[start PASSAGE PROVIDED]
An Expedition to Locate the Wreckage of Samoan Clipper

by The Pan Am Foundation

Dr. Robert Ballard is best known for his discovery of the RMS Titanic’s final resting place.  He continues his ocean exploration and work on board the Nautilus.
BREAKING NEWS:  Now in his sights is Pan American World Airways Sikorsky S-42 “Samoan Clipper”.  Captained by Edwin C. Musick, lost over the Pacific Ocean, January 11, 1938, where is her final resting place?
There are no words to express our utter gratitude to Dr Ballard and all involved in this.  We’ll follow the expedition of the Nautilus in its search starting this summer.
Nautilus Live

Working with the Air Sea Heritage Foundation, the objective of this expedition is to locate, identify, and document the wreckage of Samoan Clipper, a Pan American Airways Sikorsky S-42B flying boat lost off the northwest coast of Tutuila, American Samoa in January 1938. If successful, the resulting survey will characterize an archaeological site with major significance to aviation history, determine the final resting place of pioneering Captain Edwin C. Musick and his 6-man crew, plus investigate the wreckage for evidence as to what lead to their fate.
[end PASSAGE PROVIDED]
[start SUPPLIED ENTRIES]
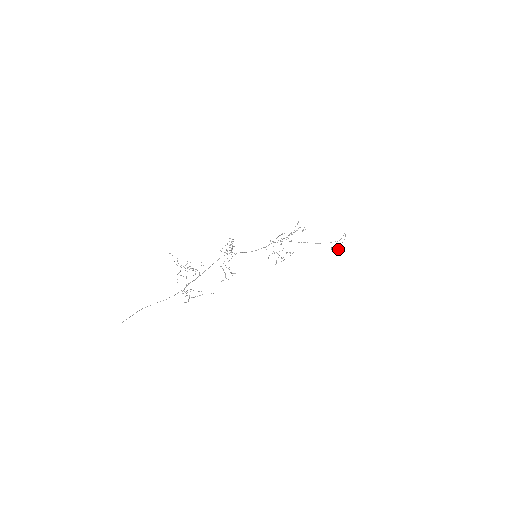
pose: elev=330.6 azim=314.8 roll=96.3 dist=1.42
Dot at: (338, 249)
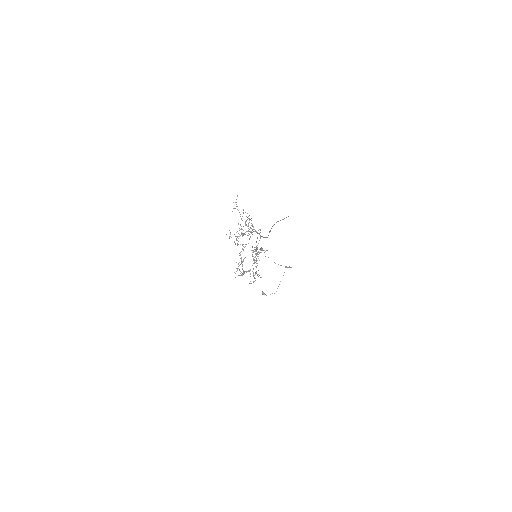
Dot at: occluded
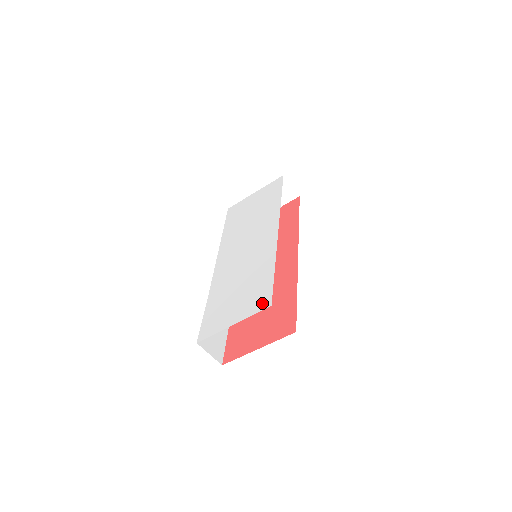
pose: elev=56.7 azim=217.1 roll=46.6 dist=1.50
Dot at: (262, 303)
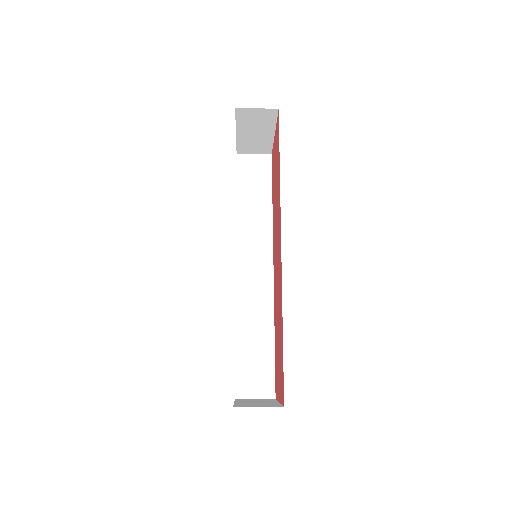
Dot at: occluded
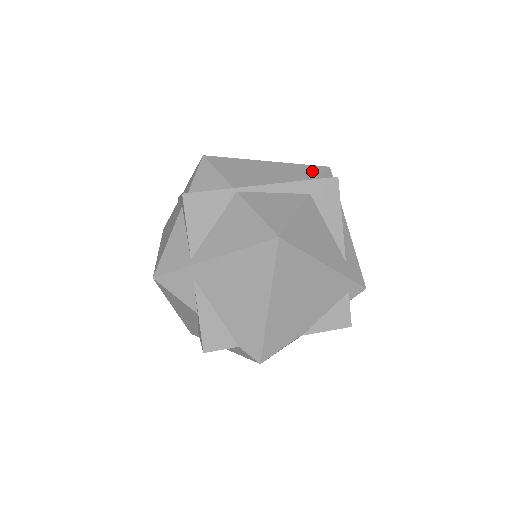
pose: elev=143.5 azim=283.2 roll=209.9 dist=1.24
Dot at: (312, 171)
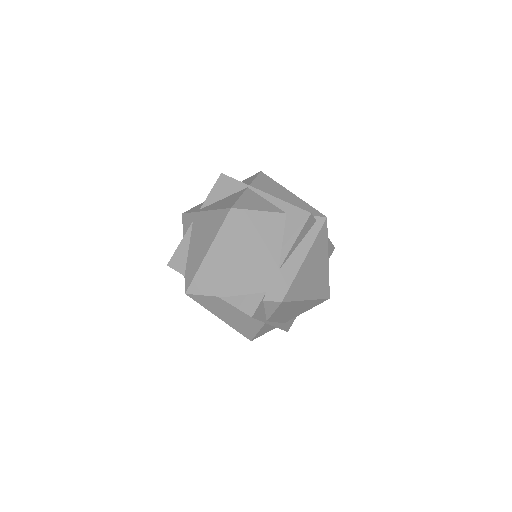
Dot at: (310, 210)
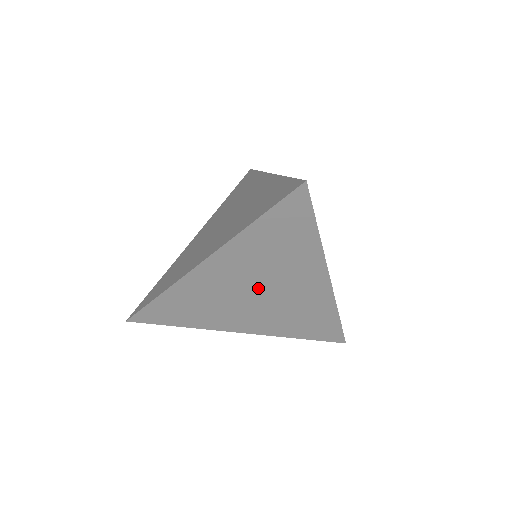
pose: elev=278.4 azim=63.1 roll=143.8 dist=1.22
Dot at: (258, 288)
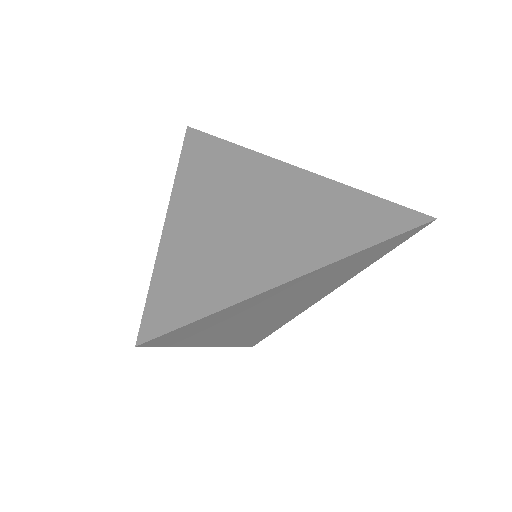
Dot at: (249, 208)
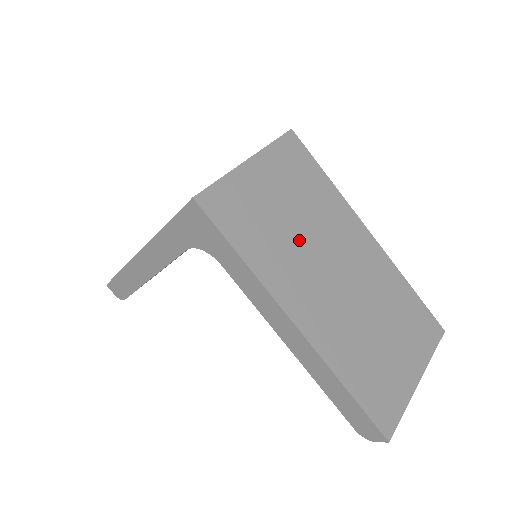
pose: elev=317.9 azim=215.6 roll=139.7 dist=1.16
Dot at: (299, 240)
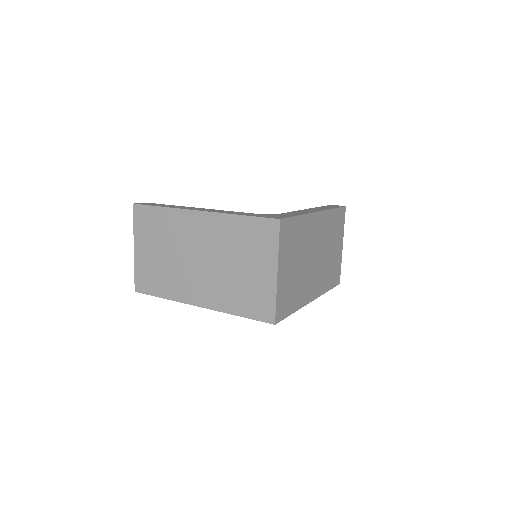
Dot at: (303, 270)
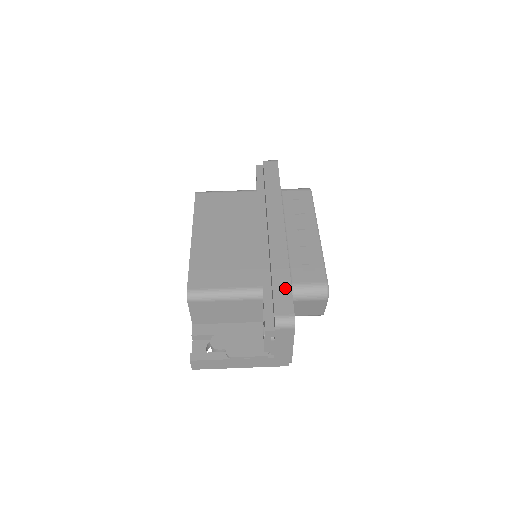
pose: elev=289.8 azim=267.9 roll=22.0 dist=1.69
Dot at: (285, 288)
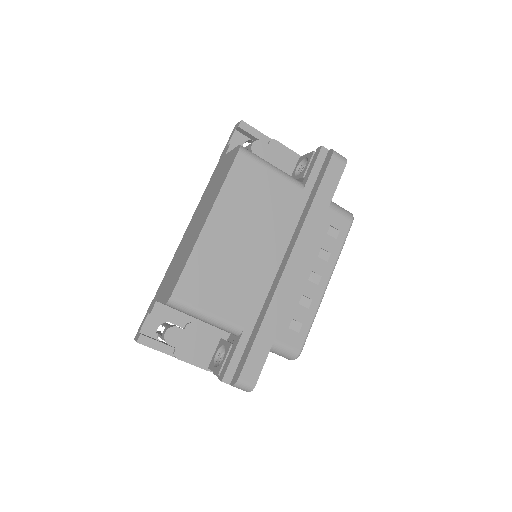
Dot at: (263, 351)
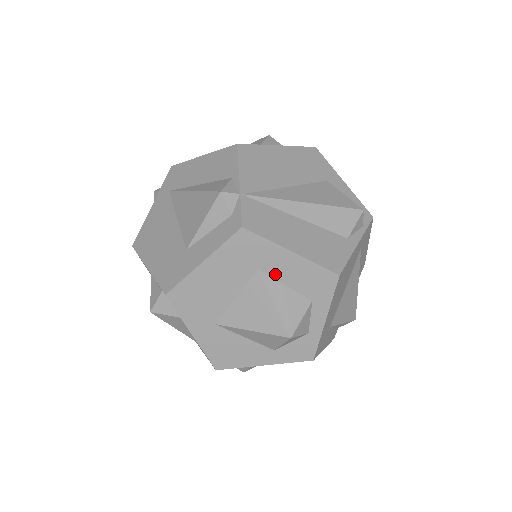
[end SUPPLIED ENTRIES]
Using the text about the Samoan Clipper search, answer these:
(a) What is Dr. Robert Ballard best known for?
(b) Which foundation is the expedition working with?
(c) Off what coast was the Samoan Clipper lost?

# SOLUTION FOR THIS PROBLEM
(a) Discovering the final resting place of the RMS Titanic.
(b) The Air Sea Heritage Foundation.
(c) The northwest coast of Tutuila, American Samoa.